%%

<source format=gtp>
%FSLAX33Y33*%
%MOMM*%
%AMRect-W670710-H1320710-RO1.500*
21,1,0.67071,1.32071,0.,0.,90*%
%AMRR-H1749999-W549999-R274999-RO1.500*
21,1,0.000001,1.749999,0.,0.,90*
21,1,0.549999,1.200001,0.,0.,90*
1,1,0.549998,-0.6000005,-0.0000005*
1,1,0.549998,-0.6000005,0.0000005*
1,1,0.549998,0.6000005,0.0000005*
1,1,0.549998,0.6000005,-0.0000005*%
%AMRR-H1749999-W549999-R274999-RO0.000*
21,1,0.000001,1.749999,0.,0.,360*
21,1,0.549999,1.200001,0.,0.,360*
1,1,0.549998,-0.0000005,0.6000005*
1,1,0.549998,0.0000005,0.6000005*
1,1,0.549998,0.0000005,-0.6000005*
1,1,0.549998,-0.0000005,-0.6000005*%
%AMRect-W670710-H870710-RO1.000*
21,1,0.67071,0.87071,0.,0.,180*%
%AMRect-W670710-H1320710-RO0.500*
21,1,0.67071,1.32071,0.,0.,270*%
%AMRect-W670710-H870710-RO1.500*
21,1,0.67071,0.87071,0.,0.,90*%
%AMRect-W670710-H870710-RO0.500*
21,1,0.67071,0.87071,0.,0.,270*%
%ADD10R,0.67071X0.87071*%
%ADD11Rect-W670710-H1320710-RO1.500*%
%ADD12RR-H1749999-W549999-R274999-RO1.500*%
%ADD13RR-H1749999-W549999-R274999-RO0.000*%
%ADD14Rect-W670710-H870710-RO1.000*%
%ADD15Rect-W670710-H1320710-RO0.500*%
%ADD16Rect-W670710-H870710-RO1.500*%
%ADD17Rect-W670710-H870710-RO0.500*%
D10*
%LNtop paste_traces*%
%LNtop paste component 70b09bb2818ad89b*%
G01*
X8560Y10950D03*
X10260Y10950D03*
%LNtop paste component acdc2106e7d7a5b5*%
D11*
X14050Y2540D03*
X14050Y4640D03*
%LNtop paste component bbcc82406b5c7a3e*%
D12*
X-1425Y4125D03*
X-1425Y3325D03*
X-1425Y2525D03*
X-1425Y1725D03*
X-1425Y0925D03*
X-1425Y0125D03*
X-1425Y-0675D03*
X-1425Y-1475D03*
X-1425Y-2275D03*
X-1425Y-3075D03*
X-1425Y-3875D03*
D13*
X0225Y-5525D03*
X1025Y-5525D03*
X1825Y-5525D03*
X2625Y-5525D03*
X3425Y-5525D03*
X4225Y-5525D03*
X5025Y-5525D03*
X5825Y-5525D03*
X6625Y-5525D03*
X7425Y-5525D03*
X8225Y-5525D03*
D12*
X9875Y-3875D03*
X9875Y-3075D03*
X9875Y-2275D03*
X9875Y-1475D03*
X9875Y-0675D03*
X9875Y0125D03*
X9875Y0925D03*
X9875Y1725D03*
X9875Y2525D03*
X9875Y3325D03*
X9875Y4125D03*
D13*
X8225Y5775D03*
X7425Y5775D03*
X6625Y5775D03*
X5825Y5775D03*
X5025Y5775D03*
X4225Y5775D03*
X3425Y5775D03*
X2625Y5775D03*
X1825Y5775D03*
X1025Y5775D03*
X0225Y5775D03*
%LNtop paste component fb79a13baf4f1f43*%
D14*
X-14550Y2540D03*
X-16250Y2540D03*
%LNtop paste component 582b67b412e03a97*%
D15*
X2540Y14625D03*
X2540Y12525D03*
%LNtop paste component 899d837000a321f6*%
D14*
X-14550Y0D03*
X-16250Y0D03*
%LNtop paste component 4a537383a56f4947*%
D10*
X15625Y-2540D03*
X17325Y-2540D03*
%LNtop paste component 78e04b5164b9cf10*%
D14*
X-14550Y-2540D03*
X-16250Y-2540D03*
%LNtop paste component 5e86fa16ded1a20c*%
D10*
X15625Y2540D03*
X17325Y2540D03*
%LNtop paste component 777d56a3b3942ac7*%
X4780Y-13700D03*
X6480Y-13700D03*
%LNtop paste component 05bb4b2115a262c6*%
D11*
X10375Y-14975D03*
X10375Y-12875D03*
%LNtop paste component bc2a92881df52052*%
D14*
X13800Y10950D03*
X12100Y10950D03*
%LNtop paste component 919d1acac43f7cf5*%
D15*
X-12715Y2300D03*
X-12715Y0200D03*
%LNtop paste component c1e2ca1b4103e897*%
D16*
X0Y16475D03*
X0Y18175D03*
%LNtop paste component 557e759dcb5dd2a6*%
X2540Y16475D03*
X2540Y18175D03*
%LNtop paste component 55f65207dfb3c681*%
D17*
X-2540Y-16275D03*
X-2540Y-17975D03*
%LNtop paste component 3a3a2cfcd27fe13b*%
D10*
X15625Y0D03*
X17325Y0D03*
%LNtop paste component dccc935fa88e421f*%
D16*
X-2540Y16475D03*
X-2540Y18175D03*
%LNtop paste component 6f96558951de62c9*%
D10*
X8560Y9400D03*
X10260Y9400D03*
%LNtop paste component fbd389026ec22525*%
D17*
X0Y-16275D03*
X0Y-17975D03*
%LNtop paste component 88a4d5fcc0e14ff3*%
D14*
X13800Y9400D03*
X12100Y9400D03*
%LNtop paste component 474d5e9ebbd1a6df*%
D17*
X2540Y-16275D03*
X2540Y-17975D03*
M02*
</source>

%%
%%

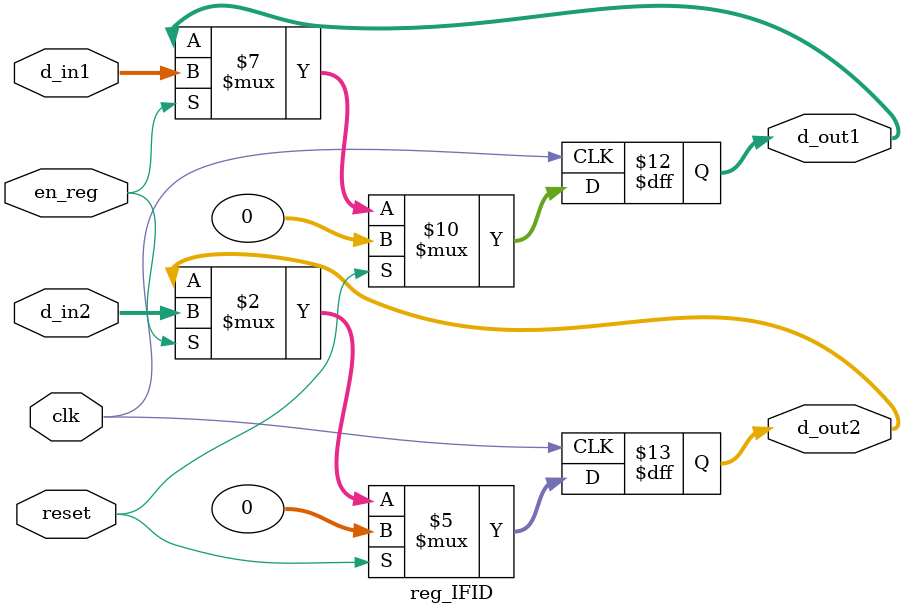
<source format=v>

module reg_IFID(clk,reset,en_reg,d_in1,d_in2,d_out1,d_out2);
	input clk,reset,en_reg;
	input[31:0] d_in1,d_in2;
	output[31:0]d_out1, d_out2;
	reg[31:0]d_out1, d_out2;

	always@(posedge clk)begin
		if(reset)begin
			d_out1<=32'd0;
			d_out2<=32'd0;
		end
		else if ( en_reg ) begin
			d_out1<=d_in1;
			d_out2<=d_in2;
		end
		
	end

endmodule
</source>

%%
%%

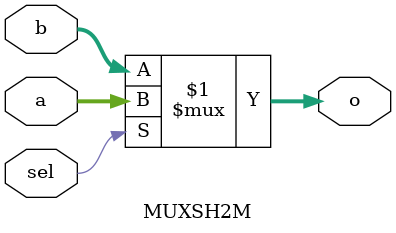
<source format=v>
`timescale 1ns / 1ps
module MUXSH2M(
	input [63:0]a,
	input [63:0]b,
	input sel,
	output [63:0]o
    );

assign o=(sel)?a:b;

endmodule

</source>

%%

» **Your objective**
Look above for the line containing "<source format=gtp>" and the line containing "X5825Y-5525D03*". Transcribe both, with the lines between them, exactly.

» **Written solution**
<source format=gtp>
%FSLAX33Y33*%
%MOMM*%
%AMRect-W670710-H1320710-RO1.500*
21,1,0.67071,1.32071,0.,0.,90*%
%AMRR-H1749999-W549999-R274999-RO1.500*
21,1,0.000001,1.749999,0.,0.,90*
21,1,0.549999,1.200001,0.,0.,90*
1,1,0.549998,-0.6000005,-0.0000005*
1,1,0.549998,-0.6000005,0.0000005*
1,1,0.549998,0.6000005,0.0000005*
1,1,0.549998,0.6000005,-0.0000005*%
%AMRR-H1749999-W549999-R274999-RO0.000*
21,1,0.000001,1.749999,0.,0.,360*
21,1,0.549999,1.200001,0.,0.,360*
1,1,0.549998,-0.0000005,0.6000005*
1,1,0.549998,0.0000005,0.6000005*
1,1,0.549998,0.0000005,-0.6000005*
1,1,0.549998,-0.0000005,-0.6000005*%
%AMRect-W670710-H870710-RO1.000*
21,1,0.67071,0.87071,0.,0.,180*%
%AMRect-W670710-H1320710-RO0.500*
21,1,0.67071,1.32071,0.,0.,270*%
%AMRect-W670710-H870710-RO1.500*
21,1,0.67071,0.87071,0.,0.,90*%
%AMRect-W670710-H870710-RO0.500*
21,1,0.67071,0.87071,0.,0.,270*%
%ADD10R,0.67071X0.87071*%
%ADD11Rect-W670710-H1320710-RO1.500*%
%ADD12RR-H1749999-W549999-R274999-RO1.500*%
%ADD13RR-H1749999-W549999-R274999-RO0.000*%
%ADD14Rect-W670710-H870710-RO1.000*%
%ADD15Rect-W670710-H1320710-RO0.500*%
%ADD16Rect-W670710-H870710-RO1.500*%
%ADD17Rect-W670710-H870710-RO0.500*%
D10*
%LNtop paste_traces*%
%LNtop paste component 70b09bb2818ad89b*%
G01*
X8560Y10950D03*
X10260Y10950D03*
%LNtop paste component acdc2106e7d7a5b5*%
D11*
X14050Y2540D03*
X14050Y4640D03*
%LNtop paste component bbcc82406b5c7a3e*%
D12*
X-1425Y4125D03*
X-1425Y3325D03*
X-1425Y2525D03*
X-1425Y1725D03*
X-1425Y0925D03*
X-1425Y0125D03*
X-1425Y-0675D03*
X-1425Y-1475D03*
X-1425Y-2275D03*
X-1425Y-3075D03*
X-1425Y-3875D03*
D13*
X0225Y-5525D03*
X1025Y-5525D03*
X1825Y-5525D03*
X2625Y-5525D03*
X3425Y-5525D03*
X4225Y-5525D03*
X5025Y-5525D03*
X5825Y-5525D03*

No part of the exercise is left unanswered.